Li Bingbing (; born 27 February 1973) is a Chinese actress and singer who rose to fame with her role in Seventeen Years (1999) and since then received critical acclaim for her roles in A World Without Thieves (2004), Waiting Alone (2005), The Knot (2006), The Forbidden Kingdom (2008), The Message (2009), Detective Dee and the Mystery of the Phantom Flame (2010) and Zhong Kui: Snow Girl and the Dark Crystal (2015).

Li has also starred in Hollywood blockbusters Resident Evil: Retribution (2012), Transformers: Age of Extinction (2014) and The Meg (2018).

Li ranked 26th on Forbes China Celebrity 100 list in 2013, 28th in 2014, 13th in 2015, 29th in 2017, and 76th in 2019.

Early life and career 
Li Bingbing was born in Wuchang, Heilongjiang, China. She initially had no intention of becoming an actress and enrolled specifically in a high school for prospective school teachers. However, upon graduation, she discovered her interest in acting and was eventually persuaded by a friend to join the Shanghai Theatre Academy in 1993.

Li rose to fame after starring in Zhang Yuan's Seventeen Years (1999), which won her the Best Actress Award in the 1999 Singapore Film Festival. In 2001, Li starred in the television series Young Justice Bao, which propelled her to become one of the most famous actresses in China.

## INSTRUCTIONS FOR THE TASK
Copy the Li Bingbing biography from "Li has also" up to and including "actresses in China.", switching "persuaded" to "convinced".

## INFORMATION SHOWN
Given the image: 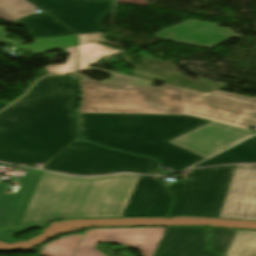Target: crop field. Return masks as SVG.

## PROBLEM SOLUTION
Li has also starred in Hollywood blockbusters Resident Evil: Retribution (2012), Transformers: Age of Extinction (2014) and The Meg (2018).

Li ranked 26th on Forbes China Celebrity 100 list in 2013, 28th in 2014, 13th in 2015, 29th in 2017, and 76th in 2019.

Early life and career 
Li Bingbing was born in Wuchang, Heilongjiang, China. She initially had no intention of becoming an actress and enrolled specifically in a high school for prospective school teachers. However, upon graduation, she discovered her interest in acting and was eventually convinced by a friend to join the Shanghai Theatre Academy in 1993.

Li rose to fame after starring in Zhang Yuan's Seventeen Years (1999), which won her the Best Actress Award in the 1999 Singapore Film Festival. In 2001, Li starred in the television series Young Justice Bao, which propelled her to become one of the most famous actresses in China.